Please swap "house convention" for "in-house format" in the lines of the listing between the one holding "1 h 51 min." and the one holding "T: 17 h 59 min", inclusive, and give those lines again with nothing else changed.

-- begin EXERCISE MATERIAL --

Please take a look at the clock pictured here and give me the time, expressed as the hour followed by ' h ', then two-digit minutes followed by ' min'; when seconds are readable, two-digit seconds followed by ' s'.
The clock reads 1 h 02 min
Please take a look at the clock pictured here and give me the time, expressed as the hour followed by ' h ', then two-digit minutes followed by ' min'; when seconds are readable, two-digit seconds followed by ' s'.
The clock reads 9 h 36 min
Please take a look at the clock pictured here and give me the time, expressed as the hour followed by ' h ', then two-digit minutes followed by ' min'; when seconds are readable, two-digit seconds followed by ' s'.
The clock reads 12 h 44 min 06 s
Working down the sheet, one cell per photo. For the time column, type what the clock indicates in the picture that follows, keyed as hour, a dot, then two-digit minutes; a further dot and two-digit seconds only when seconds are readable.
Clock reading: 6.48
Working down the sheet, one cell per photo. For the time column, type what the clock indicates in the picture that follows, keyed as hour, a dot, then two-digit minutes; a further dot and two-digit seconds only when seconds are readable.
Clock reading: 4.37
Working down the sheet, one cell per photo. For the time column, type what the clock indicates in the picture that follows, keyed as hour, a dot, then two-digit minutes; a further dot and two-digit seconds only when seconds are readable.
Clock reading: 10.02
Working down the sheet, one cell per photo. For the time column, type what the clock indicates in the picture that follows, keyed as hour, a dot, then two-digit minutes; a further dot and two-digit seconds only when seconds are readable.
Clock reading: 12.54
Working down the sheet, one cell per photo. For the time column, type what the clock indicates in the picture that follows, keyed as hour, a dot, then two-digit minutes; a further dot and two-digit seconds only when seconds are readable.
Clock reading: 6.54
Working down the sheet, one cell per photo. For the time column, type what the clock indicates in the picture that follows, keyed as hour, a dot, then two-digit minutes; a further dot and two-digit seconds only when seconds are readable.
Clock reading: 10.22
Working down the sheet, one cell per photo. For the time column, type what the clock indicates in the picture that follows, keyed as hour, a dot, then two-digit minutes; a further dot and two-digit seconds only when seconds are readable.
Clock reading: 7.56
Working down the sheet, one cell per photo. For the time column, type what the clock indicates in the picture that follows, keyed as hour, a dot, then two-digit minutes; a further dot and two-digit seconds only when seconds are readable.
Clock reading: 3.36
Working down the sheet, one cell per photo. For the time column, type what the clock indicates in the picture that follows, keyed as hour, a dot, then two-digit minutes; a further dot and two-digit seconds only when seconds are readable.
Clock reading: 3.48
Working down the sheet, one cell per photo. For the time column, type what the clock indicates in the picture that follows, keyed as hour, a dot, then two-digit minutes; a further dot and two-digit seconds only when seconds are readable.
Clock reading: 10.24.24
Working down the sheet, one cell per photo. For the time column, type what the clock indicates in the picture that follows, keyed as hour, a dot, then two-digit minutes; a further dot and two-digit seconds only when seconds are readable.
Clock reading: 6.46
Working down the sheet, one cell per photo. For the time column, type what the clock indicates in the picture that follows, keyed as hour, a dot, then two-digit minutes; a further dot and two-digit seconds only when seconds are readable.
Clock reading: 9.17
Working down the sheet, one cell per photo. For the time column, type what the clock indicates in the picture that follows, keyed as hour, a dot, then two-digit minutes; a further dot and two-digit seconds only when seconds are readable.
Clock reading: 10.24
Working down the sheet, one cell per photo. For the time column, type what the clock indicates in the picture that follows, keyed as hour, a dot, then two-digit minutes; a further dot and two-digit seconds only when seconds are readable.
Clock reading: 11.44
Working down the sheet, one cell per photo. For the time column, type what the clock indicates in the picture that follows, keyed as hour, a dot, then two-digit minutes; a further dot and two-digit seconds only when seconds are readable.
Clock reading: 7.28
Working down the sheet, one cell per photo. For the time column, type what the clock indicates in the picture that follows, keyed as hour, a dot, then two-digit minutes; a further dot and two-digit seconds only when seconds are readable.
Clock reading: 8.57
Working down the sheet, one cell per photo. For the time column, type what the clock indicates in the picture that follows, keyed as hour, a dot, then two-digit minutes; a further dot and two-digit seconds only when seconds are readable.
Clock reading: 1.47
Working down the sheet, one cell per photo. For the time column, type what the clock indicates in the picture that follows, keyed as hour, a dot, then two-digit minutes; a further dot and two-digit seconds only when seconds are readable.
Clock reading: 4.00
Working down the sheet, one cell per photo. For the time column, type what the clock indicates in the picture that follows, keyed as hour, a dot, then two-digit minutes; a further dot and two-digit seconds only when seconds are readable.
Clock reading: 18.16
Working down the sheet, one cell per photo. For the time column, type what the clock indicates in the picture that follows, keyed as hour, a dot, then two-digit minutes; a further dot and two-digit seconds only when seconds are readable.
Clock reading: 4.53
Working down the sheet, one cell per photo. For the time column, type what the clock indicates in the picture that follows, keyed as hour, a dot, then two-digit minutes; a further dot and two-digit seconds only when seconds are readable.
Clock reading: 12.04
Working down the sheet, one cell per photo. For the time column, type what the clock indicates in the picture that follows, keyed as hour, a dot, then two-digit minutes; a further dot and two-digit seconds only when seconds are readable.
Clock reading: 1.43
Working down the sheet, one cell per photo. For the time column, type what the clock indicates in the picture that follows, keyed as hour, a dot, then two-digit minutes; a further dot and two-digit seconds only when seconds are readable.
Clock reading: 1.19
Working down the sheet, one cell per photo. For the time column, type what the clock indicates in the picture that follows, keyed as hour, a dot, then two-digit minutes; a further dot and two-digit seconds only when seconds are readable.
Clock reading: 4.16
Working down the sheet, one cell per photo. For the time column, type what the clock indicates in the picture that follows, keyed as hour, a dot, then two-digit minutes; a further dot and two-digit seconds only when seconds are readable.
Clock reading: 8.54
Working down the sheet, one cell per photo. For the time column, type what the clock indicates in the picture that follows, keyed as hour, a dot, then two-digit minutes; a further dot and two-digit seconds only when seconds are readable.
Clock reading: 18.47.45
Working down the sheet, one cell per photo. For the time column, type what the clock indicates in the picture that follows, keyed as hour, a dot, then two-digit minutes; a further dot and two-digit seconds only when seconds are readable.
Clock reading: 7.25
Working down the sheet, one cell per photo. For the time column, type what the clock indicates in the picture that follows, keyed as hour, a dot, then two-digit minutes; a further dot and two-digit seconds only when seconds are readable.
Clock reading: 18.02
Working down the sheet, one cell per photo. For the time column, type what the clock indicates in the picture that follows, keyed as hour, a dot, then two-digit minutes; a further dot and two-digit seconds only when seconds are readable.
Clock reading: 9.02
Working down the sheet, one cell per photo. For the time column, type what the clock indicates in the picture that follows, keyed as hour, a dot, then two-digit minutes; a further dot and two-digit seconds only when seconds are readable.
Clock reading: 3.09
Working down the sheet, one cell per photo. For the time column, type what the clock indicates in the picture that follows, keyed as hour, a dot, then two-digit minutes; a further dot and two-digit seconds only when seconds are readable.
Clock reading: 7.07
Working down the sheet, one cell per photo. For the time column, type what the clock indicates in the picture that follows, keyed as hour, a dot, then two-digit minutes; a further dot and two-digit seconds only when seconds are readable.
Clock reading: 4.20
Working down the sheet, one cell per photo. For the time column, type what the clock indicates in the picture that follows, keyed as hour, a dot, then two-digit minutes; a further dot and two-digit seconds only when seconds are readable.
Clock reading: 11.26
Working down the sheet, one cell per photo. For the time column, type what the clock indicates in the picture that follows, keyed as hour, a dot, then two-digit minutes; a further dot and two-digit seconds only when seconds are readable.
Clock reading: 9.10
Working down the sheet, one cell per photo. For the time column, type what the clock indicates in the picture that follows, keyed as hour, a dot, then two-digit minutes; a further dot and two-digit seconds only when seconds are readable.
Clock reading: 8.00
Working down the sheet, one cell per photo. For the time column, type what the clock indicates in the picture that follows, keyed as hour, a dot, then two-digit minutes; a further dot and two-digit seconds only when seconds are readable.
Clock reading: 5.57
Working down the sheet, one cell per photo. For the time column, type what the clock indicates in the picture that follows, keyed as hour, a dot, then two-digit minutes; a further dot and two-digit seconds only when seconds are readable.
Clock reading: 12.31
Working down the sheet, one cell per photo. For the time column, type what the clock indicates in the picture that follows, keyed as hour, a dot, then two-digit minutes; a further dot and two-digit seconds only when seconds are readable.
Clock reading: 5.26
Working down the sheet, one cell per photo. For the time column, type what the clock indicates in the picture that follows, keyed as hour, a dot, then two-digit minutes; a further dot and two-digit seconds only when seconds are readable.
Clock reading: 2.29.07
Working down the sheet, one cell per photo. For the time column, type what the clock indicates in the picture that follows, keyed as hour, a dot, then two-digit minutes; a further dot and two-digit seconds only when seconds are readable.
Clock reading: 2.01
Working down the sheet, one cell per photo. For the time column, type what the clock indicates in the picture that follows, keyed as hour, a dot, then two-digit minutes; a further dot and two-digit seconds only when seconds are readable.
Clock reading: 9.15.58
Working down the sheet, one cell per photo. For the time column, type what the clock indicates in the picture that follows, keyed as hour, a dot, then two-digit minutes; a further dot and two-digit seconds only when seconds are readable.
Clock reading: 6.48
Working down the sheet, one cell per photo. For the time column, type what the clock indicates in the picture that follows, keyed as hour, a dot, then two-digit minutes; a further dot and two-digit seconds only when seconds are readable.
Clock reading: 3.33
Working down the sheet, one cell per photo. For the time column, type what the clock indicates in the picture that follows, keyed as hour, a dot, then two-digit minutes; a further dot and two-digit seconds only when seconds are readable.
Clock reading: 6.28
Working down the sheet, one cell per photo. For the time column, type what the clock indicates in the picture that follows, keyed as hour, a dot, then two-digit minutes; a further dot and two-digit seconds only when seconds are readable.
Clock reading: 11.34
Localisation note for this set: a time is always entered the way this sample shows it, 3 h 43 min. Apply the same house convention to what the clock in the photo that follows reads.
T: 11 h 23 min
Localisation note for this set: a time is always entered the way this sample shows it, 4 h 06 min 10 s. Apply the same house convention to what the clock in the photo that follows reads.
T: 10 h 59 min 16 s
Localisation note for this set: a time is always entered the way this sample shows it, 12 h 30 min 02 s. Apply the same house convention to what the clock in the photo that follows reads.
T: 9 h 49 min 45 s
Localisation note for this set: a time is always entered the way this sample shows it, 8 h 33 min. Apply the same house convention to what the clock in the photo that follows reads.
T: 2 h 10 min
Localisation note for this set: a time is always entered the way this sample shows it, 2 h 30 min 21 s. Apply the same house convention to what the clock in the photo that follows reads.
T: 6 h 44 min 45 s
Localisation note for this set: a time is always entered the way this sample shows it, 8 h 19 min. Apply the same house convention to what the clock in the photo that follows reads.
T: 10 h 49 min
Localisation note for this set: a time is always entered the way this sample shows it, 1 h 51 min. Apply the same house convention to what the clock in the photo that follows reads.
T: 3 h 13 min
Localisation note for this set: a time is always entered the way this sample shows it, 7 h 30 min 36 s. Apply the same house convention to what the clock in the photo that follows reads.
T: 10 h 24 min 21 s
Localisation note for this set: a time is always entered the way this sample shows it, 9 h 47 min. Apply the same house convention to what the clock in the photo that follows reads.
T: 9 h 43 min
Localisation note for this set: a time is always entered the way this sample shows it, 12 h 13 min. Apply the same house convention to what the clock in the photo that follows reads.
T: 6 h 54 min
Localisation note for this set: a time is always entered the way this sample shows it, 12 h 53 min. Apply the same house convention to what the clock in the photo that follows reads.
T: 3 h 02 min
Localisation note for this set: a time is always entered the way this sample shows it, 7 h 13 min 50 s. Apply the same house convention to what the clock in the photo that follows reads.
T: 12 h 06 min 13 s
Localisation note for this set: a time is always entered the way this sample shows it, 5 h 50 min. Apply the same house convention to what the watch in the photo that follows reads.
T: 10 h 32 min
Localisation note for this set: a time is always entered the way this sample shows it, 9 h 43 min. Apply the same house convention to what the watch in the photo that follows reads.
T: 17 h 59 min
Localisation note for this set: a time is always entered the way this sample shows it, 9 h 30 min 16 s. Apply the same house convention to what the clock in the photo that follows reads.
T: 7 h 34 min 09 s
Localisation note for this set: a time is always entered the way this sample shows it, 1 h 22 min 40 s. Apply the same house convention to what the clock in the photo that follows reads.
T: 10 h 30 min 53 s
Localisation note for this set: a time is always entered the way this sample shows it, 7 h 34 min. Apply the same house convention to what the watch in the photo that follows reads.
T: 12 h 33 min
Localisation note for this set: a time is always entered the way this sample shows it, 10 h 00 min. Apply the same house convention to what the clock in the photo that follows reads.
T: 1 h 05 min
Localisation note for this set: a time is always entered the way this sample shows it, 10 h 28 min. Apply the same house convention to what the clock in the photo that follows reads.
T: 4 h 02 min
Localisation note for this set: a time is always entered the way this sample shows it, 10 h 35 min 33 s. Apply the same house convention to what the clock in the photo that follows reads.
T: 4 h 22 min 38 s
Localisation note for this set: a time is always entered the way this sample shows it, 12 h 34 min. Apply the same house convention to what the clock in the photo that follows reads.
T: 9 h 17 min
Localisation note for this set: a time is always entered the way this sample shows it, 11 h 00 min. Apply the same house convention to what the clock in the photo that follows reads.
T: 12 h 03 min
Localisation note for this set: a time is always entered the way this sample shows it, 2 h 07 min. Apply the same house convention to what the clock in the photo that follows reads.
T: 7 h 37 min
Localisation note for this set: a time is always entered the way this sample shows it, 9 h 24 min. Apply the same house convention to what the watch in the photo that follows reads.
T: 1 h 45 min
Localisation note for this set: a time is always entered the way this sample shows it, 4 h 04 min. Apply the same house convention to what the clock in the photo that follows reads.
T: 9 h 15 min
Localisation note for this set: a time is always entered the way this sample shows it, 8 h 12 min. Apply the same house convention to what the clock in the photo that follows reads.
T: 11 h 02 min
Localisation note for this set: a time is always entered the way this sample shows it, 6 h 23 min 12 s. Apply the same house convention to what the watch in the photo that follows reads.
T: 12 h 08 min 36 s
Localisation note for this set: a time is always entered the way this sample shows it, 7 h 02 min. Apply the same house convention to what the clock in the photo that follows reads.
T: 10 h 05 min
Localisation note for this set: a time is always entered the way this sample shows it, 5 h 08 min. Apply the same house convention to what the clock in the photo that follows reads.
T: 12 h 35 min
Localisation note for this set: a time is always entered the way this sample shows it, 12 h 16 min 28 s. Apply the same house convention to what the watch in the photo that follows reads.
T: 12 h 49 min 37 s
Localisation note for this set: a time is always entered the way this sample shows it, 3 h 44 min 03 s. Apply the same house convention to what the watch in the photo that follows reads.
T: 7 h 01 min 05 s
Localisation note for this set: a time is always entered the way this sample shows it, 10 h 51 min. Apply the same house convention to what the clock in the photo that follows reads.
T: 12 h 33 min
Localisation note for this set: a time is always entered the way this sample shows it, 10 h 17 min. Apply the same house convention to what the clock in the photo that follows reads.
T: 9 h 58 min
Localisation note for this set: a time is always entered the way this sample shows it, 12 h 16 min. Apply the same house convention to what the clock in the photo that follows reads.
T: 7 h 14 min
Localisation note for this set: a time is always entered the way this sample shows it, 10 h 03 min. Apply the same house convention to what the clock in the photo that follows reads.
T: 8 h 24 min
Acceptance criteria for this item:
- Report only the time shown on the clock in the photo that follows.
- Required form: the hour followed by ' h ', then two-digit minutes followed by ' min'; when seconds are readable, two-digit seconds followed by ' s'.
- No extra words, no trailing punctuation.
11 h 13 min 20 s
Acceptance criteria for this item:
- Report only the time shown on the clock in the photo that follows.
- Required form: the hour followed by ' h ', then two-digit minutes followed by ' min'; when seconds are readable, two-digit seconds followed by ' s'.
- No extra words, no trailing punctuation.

-- end EXERCISE MATERIAL --

SOLVED PROBLEM:
Localisation note for this set: a time is always entered the way this sample shows it, 1 h 51 min. Apply the same in-house format to what the clock in the photo that follows reads.
T: 3 h 13 min
Localisation note for this set: a time is always entered the way this sample shows it, 7 h 30 min 36 s. Apply the same in-house format to what the clock in the photo that follows reads.
T: 10 h 24 min 21 s
Localisation note for this set: a time is always entered the way this sample shows it, 9 h 47 min. Apply the same in-house format to what the clock in the photo that follows reads.
T: 9 h 43 min
Localisation note for this set: a time is always entered the way this sample shows it, 12 h 13 min. Apply the same in-house format to what the clock in the photo that follows reads.
T: 6 h 54 min
Localisation note for this set: a time is always entered the way this sample shows it, 12 h 53 min. Apply the same in-house format to what the clock in the photo that follows reads.
T: 3 h 02 min
Localisation note for this set: a time is always entered the way this sample shows it, 7 h 13 min 50 s. Apply the same in-house format to what the clock in the photo that follows reads.
T: 12 h 06 min 13 s
Localisation note for this set: a time is always entered the way this sample shows it, 5 h 50 min. Apply the same in-house format to what the watch in the photo that follows reads.
T: 10 h 32 min
Localisation note for this set: a time is always entered the way this sample shows it, 9 h 43 min. Apply the same in-house format to what the watch in the photo that follows reads.
T: 17 h 59 min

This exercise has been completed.